Excretory urography has not lost its relevance. This method of examination for hydronephrosis clearly demonstrates the degree of expansion of the renal cavity system, deformation of its calyces as a result of sclerotic processes supported by chronic pyelonephritis. Also, by the degree of filling of the pyelocaliceal system with the contrast agent, as well as by the rate of its evacuation at equal time intervals, we can judge the degree of obstruction and indirectly about the excretory function of the kidney. Excretory urography helps to correctly differentiate between hydronephrosis in the intrarenal pelvis and megacalycosis. Megacalycosis is a congenital renal anomaly associated with dysplasia of the medulla of the renal parenchyma. As a result, during ultrasound examination, as well as excretory urography, the kidney has normal dimensions and an even contour. Its cups are significantly expanded and deformed, the papillae are flattened. But the number of cups is of fundamental importance in this case. If in a normal kidney the number of cups is 7-8. Then in a kidney with congenital megacalycosis, there may be more than twenty of them.

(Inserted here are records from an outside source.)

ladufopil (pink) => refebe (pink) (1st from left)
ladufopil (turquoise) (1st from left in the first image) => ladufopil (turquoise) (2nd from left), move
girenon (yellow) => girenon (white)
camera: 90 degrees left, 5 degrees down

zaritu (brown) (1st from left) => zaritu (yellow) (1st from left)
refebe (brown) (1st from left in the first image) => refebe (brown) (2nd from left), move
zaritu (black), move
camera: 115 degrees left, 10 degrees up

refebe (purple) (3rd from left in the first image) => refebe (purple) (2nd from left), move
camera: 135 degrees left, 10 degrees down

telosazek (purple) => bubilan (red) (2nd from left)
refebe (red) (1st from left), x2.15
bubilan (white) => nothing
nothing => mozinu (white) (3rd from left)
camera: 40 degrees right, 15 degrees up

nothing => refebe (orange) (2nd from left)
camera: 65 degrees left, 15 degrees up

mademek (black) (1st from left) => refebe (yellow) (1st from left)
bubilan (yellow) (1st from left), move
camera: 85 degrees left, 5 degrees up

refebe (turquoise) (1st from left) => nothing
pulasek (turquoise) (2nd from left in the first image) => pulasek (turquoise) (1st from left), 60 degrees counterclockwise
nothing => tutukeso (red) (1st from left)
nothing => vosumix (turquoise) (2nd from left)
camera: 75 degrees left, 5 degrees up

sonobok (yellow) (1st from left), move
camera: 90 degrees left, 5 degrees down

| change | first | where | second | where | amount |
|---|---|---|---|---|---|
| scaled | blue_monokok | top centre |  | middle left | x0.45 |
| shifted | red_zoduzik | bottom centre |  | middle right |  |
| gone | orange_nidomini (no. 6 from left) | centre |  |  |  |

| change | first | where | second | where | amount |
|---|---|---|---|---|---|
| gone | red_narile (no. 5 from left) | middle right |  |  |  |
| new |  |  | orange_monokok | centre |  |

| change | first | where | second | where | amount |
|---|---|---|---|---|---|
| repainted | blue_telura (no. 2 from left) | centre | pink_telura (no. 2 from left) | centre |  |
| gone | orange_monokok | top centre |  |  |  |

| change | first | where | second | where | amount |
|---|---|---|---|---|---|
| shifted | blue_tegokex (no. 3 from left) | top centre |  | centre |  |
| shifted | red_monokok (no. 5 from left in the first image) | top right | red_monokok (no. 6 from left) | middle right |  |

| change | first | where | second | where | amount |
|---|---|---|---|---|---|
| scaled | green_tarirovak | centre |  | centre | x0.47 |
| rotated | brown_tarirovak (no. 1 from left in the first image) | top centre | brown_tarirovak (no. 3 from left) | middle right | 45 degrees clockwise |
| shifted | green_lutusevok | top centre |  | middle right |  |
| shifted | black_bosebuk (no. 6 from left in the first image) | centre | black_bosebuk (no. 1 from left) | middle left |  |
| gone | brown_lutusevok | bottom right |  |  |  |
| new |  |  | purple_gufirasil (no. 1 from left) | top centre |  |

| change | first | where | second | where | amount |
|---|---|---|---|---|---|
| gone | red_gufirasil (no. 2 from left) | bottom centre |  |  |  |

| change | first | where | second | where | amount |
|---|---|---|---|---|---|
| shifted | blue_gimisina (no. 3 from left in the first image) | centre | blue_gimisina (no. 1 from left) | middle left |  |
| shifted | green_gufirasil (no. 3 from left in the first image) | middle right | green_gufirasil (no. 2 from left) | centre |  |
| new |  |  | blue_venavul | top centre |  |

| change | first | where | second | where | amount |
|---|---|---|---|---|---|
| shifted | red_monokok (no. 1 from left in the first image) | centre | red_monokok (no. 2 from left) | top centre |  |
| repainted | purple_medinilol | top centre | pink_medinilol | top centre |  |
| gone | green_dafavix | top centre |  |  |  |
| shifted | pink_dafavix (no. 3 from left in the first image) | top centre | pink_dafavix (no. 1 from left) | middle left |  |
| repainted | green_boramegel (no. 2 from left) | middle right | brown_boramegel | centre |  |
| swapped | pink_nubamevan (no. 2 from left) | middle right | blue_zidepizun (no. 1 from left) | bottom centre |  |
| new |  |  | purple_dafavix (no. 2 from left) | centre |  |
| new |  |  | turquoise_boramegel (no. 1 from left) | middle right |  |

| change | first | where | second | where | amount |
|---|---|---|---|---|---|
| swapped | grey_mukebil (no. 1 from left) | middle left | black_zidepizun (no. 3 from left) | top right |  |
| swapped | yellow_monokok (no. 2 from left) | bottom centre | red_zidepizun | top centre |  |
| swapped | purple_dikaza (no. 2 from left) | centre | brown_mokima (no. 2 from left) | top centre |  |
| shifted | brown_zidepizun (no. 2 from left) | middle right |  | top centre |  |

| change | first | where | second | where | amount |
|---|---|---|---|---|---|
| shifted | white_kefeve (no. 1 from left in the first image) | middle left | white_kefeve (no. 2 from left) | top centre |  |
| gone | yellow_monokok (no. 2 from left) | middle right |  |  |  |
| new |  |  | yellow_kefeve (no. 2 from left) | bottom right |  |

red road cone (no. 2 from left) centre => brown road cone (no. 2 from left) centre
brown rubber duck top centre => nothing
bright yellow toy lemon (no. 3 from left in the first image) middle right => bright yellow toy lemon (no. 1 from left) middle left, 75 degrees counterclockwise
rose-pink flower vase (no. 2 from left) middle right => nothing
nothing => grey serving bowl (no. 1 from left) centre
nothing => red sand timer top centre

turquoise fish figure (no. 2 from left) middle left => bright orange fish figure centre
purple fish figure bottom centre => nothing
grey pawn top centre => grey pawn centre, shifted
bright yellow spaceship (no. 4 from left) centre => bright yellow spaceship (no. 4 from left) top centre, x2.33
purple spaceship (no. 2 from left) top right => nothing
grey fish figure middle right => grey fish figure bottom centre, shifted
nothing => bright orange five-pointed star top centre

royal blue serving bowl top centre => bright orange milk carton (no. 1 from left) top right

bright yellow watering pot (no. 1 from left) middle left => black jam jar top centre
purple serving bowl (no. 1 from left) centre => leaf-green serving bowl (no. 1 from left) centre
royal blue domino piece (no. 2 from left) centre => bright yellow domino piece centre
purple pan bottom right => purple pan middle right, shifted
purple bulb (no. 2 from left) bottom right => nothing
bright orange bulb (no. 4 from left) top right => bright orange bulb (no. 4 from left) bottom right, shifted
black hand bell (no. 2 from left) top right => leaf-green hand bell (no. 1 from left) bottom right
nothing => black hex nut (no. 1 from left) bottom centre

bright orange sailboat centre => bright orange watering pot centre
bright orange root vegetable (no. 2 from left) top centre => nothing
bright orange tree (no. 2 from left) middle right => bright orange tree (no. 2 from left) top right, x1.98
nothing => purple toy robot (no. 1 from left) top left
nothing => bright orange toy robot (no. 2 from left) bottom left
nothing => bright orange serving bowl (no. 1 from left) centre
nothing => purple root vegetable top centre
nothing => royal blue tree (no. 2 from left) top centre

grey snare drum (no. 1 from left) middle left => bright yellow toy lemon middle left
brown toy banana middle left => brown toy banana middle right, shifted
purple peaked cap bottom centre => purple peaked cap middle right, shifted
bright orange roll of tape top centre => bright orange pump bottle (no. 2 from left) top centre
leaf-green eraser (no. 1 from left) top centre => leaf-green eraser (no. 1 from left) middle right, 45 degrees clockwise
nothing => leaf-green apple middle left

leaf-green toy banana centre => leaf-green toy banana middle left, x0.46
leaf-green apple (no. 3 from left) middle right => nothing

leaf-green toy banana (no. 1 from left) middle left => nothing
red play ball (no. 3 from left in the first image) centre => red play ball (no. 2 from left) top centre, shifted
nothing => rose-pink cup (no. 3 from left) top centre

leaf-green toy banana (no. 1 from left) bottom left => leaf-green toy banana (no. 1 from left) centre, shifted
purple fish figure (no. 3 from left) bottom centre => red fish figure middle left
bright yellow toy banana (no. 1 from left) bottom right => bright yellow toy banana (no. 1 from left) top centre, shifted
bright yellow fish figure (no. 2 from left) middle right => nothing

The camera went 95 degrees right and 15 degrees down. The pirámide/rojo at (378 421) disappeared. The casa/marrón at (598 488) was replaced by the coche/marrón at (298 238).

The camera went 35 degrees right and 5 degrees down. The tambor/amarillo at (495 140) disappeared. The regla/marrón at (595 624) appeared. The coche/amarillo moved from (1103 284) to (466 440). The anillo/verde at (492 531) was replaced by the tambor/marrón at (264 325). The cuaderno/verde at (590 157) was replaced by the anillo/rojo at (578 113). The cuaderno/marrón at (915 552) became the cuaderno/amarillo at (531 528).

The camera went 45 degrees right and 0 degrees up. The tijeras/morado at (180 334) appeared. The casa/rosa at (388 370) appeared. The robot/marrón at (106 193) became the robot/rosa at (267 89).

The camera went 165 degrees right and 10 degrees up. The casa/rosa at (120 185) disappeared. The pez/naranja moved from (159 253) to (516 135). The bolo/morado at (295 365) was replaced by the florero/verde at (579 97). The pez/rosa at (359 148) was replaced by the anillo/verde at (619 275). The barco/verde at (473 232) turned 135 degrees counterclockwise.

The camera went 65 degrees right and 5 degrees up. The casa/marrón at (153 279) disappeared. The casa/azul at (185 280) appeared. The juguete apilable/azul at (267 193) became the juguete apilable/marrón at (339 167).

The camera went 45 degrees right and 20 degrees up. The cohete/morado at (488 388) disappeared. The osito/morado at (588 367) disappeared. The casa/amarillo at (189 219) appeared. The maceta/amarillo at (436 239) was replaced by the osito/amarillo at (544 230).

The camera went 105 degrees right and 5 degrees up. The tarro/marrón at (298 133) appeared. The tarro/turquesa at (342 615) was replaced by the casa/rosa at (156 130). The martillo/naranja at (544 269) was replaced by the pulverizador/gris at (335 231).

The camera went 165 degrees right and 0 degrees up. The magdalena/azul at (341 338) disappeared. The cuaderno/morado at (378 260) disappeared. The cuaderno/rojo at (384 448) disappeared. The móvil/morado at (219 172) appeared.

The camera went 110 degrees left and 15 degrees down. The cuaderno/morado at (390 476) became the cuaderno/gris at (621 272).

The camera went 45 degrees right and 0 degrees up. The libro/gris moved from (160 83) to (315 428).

Uncomplicated megacalycosis does not require surgical treatment.

Negative results

Sometimes they arise. Displacement of the tube or its protrusion sometimes occurs.

This happens much more often if an open operation is performed.

Negative consequences may include bleeding, hematomas, etc.

As medical practice shows, these consequences are extremely rare.

Troubles may appear some time after the operation. Among them:

  • Violation of the tone of the pelvis;
  • Malfunction of the ureter;
  • Pyelonephritis;
  • Urolithiasis disease;
  • Necrosis of kidney tissue.

Proper care of the drainage tube greatly reduces the risk of unpleasant results.

2. Reasons

Ureteral stricture, i.e. partial, incomplete closure of the lumen can occur for various reasons, and the number of such factors is quite large (trauma, including surgical, congenital anomalies, deformations, radiation injuries, etc.). As for obliteration as a complete blockade, the main cause is post-inflammatory fibrosis - the process of scarring, the replacement of wall tissue with connective tissue, which is much more dense, rigid and rough. The walls of the ureter gradually thicken and may eventually come into contact, resulting in complete loss of patency of the urinary tract.

Probable causes of ureteral obliteration also include migration of a renal calculus (stone): in some cases, a stone, reaching the narrowest place, can “fit” tightly and block the lumen completely. Finally, obliteration can be caused by a growing malignant tumor.

In general, ureteral obliterations are, fortunately, a fairly rare condition, and always fatal.